The minister considered that the pension system reform will be his "first and biggest" challenge as he seeks to save US$12.9 billion in the next decade.

"The retirement system is currently a factory of inequalities. Those who legislate have the highest pensions, those who judge have the highest pensions, the Brazilian people, the smallest," the economy minister said, adding that he would "free" unemployed Brazilians from the current pension system and give them "the option" of having an alternative.

During the electoral campaign, both Guedes and Bolsonaro defended a deepening of Temer's labor reform. On one occasion, with Bolsonaro stating that workers would have to choose "between more rights or more employment."

Following such logic of reasoning, Guedes also evaluated that public spending is always "the Achilles' heel" of any stabilization attempt and "the greatest evil" of the Brazilian economy.

In line with his proposal for a minimal state solution, Guedes explained that he will promote accelerated privatizations, "tax simplification and reduction" and the approval of structural reforms.

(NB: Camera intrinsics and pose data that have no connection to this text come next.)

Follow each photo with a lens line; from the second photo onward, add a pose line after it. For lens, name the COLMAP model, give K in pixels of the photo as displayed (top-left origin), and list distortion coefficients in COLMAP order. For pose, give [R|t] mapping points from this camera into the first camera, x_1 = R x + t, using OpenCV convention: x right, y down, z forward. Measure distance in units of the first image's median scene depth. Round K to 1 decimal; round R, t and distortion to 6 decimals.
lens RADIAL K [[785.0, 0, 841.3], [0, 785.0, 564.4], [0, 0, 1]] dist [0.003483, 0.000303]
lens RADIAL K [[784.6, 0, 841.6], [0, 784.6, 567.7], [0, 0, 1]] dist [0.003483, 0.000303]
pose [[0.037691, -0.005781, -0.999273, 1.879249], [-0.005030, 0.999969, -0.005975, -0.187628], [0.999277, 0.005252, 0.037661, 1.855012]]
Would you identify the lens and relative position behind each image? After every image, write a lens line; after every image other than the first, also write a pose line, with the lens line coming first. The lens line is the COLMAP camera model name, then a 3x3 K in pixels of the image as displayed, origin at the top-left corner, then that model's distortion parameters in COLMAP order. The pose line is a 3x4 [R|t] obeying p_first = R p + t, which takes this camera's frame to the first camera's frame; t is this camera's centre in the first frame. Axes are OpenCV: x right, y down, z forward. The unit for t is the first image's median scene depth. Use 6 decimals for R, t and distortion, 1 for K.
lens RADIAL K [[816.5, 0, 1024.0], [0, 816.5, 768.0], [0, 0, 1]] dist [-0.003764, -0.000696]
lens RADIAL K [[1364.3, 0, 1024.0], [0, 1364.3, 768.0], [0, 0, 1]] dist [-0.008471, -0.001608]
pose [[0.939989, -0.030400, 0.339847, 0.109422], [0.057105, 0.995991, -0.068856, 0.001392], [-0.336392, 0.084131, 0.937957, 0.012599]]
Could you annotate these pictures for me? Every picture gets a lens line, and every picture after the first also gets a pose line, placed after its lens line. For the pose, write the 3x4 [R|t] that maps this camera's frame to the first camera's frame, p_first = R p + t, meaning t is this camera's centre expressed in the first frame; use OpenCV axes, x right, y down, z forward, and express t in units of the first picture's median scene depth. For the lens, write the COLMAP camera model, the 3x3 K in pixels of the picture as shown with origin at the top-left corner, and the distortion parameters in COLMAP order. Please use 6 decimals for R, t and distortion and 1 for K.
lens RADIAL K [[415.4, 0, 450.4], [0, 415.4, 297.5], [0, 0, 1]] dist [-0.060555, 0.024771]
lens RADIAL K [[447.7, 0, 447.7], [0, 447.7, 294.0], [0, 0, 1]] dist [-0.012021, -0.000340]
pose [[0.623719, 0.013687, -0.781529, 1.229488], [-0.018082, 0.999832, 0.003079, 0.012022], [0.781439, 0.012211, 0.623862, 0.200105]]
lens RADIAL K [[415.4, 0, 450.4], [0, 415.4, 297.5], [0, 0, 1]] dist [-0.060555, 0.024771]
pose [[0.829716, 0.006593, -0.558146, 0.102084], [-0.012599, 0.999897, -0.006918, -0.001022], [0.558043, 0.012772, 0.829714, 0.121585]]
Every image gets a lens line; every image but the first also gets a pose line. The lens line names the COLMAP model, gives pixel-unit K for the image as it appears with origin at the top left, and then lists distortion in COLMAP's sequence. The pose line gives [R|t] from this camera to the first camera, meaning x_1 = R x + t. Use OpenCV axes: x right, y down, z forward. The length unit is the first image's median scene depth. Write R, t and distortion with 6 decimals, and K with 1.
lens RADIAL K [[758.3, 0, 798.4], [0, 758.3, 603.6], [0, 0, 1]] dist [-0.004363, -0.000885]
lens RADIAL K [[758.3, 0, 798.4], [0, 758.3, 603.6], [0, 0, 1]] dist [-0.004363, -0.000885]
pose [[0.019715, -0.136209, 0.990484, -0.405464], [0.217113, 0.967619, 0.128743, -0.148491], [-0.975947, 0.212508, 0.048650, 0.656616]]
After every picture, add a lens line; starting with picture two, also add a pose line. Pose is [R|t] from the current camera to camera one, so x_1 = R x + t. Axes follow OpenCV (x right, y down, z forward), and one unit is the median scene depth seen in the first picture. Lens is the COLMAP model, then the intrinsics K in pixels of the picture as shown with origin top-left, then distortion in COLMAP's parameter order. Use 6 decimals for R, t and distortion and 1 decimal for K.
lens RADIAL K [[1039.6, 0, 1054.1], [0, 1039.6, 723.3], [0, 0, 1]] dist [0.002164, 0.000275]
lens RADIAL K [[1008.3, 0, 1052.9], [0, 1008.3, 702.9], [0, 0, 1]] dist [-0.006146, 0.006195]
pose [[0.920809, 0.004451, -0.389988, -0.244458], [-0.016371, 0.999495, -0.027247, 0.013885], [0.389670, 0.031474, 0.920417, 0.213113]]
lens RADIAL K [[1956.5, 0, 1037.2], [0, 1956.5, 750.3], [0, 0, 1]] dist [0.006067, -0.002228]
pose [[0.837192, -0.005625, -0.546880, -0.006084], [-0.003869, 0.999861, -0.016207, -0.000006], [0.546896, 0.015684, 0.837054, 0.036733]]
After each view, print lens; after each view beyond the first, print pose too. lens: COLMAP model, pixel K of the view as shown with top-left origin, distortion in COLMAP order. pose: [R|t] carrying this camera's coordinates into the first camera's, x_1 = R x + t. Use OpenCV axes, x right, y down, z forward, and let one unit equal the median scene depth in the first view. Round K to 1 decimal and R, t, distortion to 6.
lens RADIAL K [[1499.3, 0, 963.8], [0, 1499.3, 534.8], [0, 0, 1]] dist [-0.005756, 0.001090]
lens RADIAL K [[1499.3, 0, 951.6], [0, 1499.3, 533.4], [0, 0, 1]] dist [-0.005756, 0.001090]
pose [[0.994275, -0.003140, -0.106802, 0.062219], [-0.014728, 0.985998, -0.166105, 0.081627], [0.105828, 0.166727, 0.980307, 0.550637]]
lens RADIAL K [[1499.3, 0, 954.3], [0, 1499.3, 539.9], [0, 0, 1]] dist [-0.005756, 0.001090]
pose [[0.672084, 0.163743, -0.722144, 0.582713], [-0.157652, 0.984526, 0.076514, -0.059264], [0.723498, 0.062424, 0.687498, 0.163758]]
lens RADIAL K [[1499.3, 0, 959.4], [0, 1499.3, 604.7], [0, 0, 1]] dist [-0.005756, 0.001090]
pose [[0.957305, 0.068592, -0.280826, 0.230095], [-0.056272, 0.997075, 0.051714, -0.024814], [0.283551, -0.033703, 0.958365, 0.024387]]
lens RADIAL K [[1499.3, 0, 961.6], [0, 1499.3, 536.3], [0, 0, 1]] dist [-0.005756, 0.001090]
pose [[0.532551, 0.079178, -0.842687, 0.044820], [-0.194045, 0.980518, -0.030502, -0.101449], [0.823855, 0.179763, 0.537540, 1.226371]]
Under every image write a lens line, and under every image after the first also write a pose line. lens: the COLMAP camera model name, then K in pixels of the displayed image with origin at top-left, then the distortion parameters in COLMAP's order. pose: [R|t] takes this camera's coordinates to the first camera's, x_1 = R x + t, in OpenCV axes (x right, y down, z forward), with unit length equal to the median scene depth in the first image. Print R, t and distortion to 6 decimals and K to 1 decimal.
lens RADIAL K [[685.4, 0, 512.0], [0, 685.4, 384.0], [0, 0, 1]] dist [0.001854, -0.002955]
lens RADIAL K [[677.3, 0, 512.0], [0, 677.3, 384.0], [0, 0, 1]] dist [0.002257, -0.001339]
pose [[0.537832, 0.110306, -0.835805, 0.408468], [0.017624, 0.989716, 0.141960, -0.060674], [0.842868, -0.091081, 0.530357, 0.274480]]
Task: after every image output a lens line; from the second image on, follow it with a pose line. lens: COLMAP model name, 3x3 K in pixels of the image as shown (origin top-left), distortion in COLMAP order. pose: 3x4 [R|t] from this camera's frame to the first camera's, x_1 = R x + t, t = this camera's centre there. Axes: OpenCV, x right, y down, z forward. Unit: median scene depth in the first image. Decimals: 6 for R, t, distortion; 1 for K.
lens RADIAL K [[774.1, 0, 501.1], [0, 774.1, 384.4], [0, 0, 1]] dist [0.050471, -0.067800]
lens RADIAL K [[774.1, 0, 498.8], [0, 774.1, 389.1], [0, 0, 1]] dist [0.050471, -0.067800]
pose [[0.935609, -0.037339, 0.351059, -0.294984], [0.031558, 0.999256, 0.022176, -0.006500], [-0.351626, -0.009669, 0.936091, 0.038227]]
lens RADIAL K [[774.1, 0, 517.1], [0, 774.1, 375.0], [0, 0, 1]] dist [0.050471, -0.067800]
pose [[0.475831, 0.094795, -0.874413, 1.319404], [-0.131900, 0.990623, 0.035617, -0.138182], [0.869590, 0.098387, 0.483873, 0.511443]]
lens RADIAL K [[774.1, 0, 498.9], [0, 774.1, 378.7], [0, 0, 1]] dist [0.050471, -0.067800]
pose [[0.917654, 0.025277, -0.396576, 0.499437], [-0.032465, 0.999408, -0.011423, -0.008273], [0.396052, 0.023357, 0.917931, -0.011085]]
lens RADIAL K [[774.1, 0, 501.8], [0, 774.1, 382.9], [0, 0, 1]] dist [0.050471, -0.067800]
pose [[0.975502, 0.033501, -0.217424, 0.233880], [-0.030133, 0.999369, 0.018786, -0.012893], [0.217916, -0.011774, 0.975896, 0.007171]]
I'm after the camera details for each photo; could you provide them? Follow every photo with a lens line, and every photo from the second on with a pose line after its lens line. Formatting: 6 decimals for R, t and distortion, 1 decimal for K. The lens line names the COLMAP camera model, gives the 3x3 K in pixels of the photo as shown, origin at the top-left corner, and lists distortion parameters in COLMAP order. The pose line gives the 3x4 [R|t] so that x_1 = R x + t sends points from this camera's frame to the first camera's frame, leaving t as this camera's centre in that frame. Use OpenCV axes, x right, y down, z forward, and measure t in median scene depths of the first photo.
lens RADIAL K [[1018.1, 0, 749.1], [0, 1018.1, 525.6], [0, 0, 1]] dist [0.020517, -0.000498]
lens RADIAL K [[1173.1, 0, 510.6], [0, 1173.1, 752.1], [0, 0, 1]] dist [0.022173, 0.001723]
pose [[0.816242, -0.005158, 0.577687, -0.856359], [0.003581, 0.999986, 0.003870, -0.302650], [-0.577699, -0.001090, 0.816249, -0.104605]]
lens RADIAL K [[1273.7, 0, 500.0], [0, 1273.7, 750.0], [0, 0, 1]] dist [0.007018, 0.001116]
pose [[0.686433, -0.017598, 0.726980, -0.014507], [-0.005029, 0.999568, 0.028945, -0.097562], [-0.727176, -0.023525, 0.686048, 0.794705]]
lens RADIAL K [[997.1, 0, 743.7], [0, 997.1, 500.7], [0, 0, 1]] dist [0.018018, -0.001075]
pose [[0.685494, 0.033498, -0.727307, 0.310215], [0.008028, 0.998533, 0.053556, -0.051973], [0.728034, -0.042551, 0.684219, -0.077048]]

Brazilians have named Guedes as "superminister" due to the powers he received from Bolsonaro to command all economic policy. This means that Guedes leads a ministry in which the Treasury, Planning and Industry and Commerce portfolios have been merged.

To accelerate the liberalization of the economy, Brazil's right-wing president adjusted more than 15 measures on his first day in office.

In addition to reducing the minimum wage set by Congress for 2019, Bolsonaro extinguished the Secretariat of Diversity, Literacy and Inclusion; conferred power to the Ministry of Agriculture to demarcate Indigenous peoples' territories; extinguish the ministries of Labor, Culture, Cities, Sports and Racial Integration; as well as announced summary dismissal of public workers who criticize his policies.